Passage

If you prefer a less airy draw, stick a piece of scotch tape over the air hole and poke a smaller one out with a needle (I never had to do this as I ordered the smaller 1 mm air hole cap and it's perfect).
That's about it for now, if I get more hints I'll post em here! Happy vaping my fellow vaporizers!
I will compare my experience of the DID to the only other atomizers that I've ever used up until this point, Cisco 1.5 ohm low resistance 306/510 atomizers. Considering these are the only two atomizers I've ever used, a score of 10 will depict the best of the two.
Day 1
Both atomizers perform relatively well. The Cisco initially produces a warmer draw and the DID initially produces a better throat hit, juice flavor and vapor production.
Both atomizers perform relatively well. The Cisco initially produces a warmer draw and the DID initially produces a better throat hit, juice flavor and vapor production.
Scale (1-10) | DID Rebuildable Atomizer [1.6 ohm @ 3.7v] | Cisco 1.5 ohm LR 306 Atomizer [1.6 ohm @ 3.7v] |
Vapor Production | 10 out of 10 | 9 out of 10 |
Draw Heat | 8 out of 10 | 10 out of 10 |
Throat Hit | 10 out of 10 | 9 out of 10 |
Juice Flavor | 10 out of 10 | 9 out of 10 |
Day 7
Age takes it's toll on Cisco's fabric wick. The DID seems to be performing about the same as on day 1.
Scale (1-10) | DID Rebuildable Atomizer [1.6 ohm @ 3.7v] | Cisco 1.5 ohm LR 306 Atomizer [1.6 ohm @ 3.7v] |
Vapor Production | 9.5 out of 10 | 6 out of 10 |
Draw Heat | 8 out of 10 | 6 out of 10 |
Throat Hit | 9.5 out of 10 | 7 out of 10 |
Juice Flavor | 10 out of 10 | 7 out of 10 |
The fabric wicks are no match for the stainless steel mesh. The machine work on the DID is flawless and the quality and finish of the Stainless Steel is superb. The 510 connection on the DID sits perfectly in a ProVari and there is zero wobble. One last thing no one seems to have ever mentioned is that the air hole on the DID lines up perfectly with the wick when you screw the top cap on all the way.
Now for some tips on all Genesis rebuildables:
Initially the mesh has a mild metallic taste, this goes away by day 2.
I find no need to quench when oxidizing stainless steel mesh. Water is part hydrogen and hydrogen is extremely conductive. I think this is why a lot of people have short problems especially with the ProVari.

Entries shown
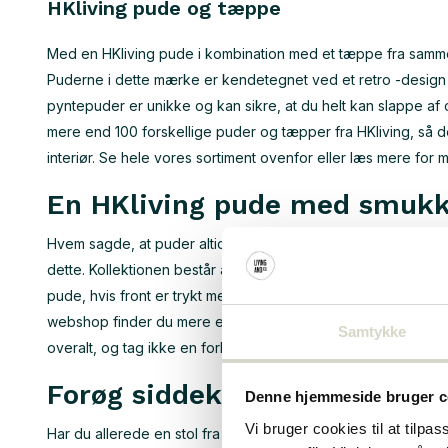
HKliving pude og tæppe
Med en HKliving pude i kombination med et tæppe fra samme m
Puderne i dette mærke er kendetegnet ved et retro -design o
pyntepuder er unikke og kan sikre, at du helt kan slappe af 
mere end 100 forskellige puder og tæpper fra HKliving, så der
interiør. Se hele vores sortiment ovenfor eller læs mere for 
En HKliving pude med smukk
Hvem sagde, at puder altid skulle have en neutral farve? In
dette. Kollektionen består af puder i alle slags forskellige f
pude, hvis front er trykt med satin i høj kvalitet, og hvis ryg
webshop finder du mere end nok puder lavet af andre materia
Samtykke
overalt, og tag ikke en forhastet beslutning.
Forøg siddekomforten med 
Denne hjemmeside bruger c
Vi bruger cookies til at tilpas
Har du allerede en stol fra HKliving, men siddekomforten er ik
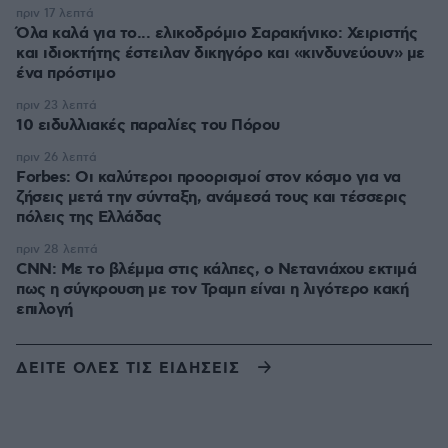
πριν 17 λεπτά
Όλα καλά για το... ελικοδρόμιο Σαρακήνικο: Χειριστής
και ιδιοκτήτης έστειλαν δικηγόρο και «κινδυνεύουν» με
ένα πρόστιμο
πριν 23 λεπτά
10 ειδυλλιακές παραλίες του Πόρου
πριν 26 λεπτά
Forbes: Οι καλύτεροι προορισμοί στον κόσμο για να
ζήσεις μετά την σύνταξη, ανάμεσά τους και τέσσερις
πόλεις της Ελλάδας
πριν 28 λεπτά
CNN: Με το βλέμμα στις κάλπες, ο Νετανιάχου εκτιμά
πως η σύγκρουση με τον Τραμπ είναι η λιγότερο κακή
επιλογή
ΔΕΙΤΕ ΟΛΕΣ ΤΙΣ ΕΙΔΗΣΕΙΣ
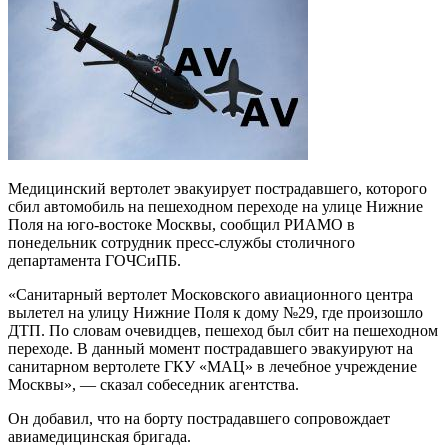
Медицинский вертолет эвакуирует пострадавшего, которого
сбил автомобиль на пешеходном переходе на улице Нижние
Поля на юго-востоке Москвы, сообщил РИАМО в
понедельник сотрудник пресс-службы столичного
департамента ГОЧСиПБ.
«Санитарный вертолет Московского авиационного центра
вылетел на улицу Нижние Поля к дому №29, где произошло
ДТП. По словам очевидцев, пешеход был сбит на пешеходном
переходе. В данный момент пострадавшего эвакуируют на
санитарном вертолете ГКУ «МАЦ» в лечебное учреждение
Москвы», — сказал собеседник агентства.
Он добавил, что на борту пострадавшего сопровождает
авиамедицинская бригада.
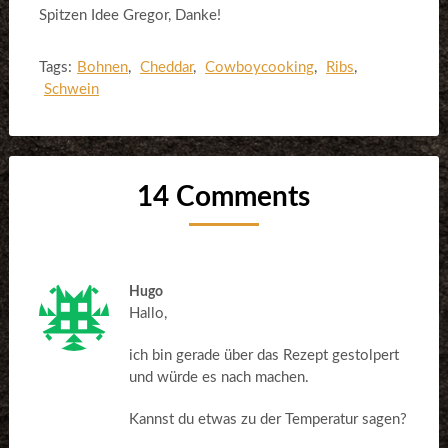
Spitzen Idee Gregor, Danke!
Tags:
Bohnen
,
Cheddar
,
Cowboycooking
,
Ribs
,
Schwein
14 Comments
Hugo
Hallo,
ich bin gerade über das Rezept gestolpert
und würde es nach machen.
Kannst du etwas zu der Temperatur sagen?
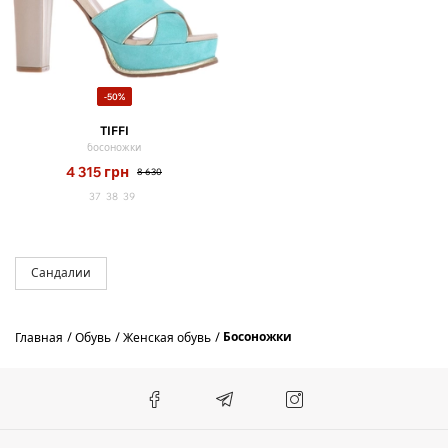
-50%
TIFFI
босоножки
4 315
грн
8 630
37
38
39
Сандалии
Босоножки
Главная
Обувь
Женская обувь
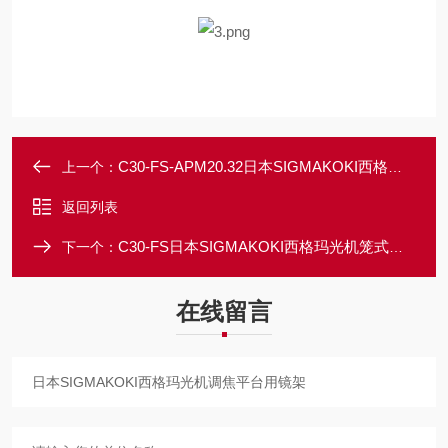
C30-FS-APM20.32日本SIGMAKOKI西格玛光机物镜适配器
上一个：
返回列表
C30-FS日本SIGMAKOKI西格玛光机笼式用调焦平台
下一个：
在线留言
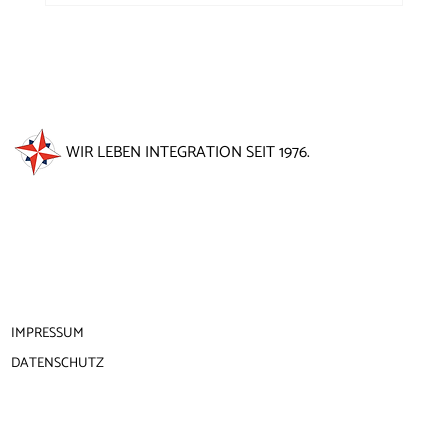
50 Jahre Windrose auf dem
Brunnenfest 2026
WIR LEBEN INTEGRATION SEIT 1976.
IMPRESSUM
DATENSCHUTZ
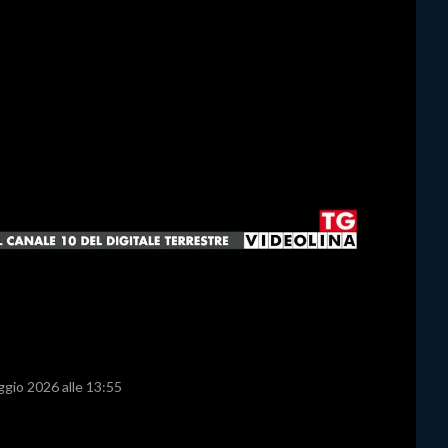
ggio 2026 alle 13:55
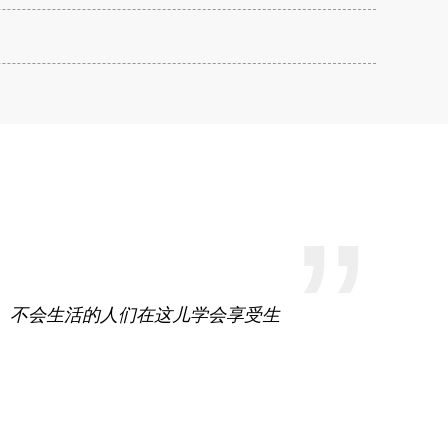
”
。不会生活的人们在这儿学会享受生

Tasks to perform
1. List the rating categories the atomizer review uses to score both atomizers in its tables.
2. Pick up the atomizer review where it stops and keep going.
The records come from a separate source, not the atomizer review.

Answer list
1. Vapor Production, Draw Heat, Throat Hit, Juice Flavor

2.
I find no need for a torch either. Stainless steel mesh is very fine, it glows red hot within seconds on the stove. My process of oxidation is simple: keep the entire wick red hot for 10 seconds, air cool, red hot for 10 seconds, air cool, done. The wick should have an even blue hue to it, if there are areas that are not bluish, give it a third burn. Never had E1 errors (shorts) on my ProVari with this method.
If you experience a hot spot in the center of the coils, slowly twist the wick around until it goes away. If you're having a hot spot that leads from the positive pole right up to where the first coil starts that is due to the tug the positive nut or screw is having on the very first coil wrap, it's digging too deep into the wick causing a short circuit. To fix this, simply loosen the nut or screw, pull the wick a little to relieve some of the tension and tighten it back up to where the nut or screw won't fall off but don't overtighten it. If this fails, take the nut or screw off, and place the wire on the opposite side of the positive pole.
You don't need to buy a different millimeter resistance wire to get your desired resistance. Depending on the amount of coils you wrap the resistance will vary.
If you prefer a less airy draw, stick a piece of scotch tape over the air hole and poke a smaller one out with a needle (I never had to do this as I ordered the smaller 1 mm air hole cap and it's perfect).
That's about it for now, if I get more hints I'll post em here! Happy vaping my fellow vaporizers!